Assignment:
Your answer must be the exact lines below, starting with the line with "Asiakaspalvelu" and going on through the line with "journée – Auzou", both included, with no pictures.

Stored records:
# # # # #

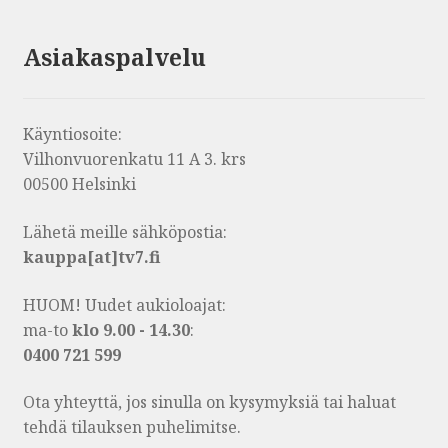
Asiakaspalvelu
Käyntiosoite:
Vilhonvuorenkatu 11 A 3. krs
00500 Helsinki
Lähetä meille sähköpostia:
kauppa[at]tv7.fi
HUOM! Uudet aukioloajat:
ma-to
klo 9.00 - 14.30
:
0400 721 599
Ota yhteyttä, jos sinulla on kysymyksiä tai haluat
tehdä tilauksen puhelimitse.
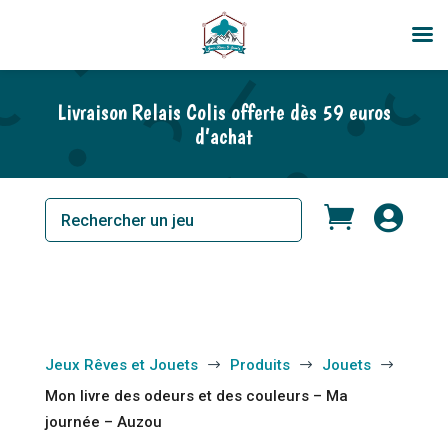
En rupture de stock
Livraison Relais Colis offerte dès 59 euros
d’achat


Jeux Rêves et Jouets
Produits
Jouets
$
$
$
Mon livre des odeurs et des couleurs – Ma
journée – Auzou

# # # # #

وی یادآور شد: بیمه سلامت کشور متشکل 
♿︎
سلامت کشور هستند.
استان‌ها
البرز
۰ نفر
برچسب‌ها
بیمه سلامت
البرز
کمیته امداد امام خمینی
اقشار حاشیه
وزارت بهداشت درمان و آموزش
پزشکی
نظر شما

# # # # #

Response area:
Asiakaspalvelu
Käyntiosoite:
Vilhonvuorenkatu 11 A 3. krs
00500 Helsinki
Lähetä meille sähköpostia:
kauppa[at]tv7.fi
HUOM! Uudet aukioloajat:
ma-to
klo 9.00 - 14.30
:
0400 721 599
Ota yhteyttä, jos sinulla on kysymyksiä tai haluat
tehdä tilauksen puhelimitse.
En rupture de stock
Livraison Relais Colis offerte dès 59 euros
d’achat


Jeux Rêves et Jouets
Produits
Jouets
$
$
$
Mon livre des odeurs et des couleurs – Ma
journée – Auzou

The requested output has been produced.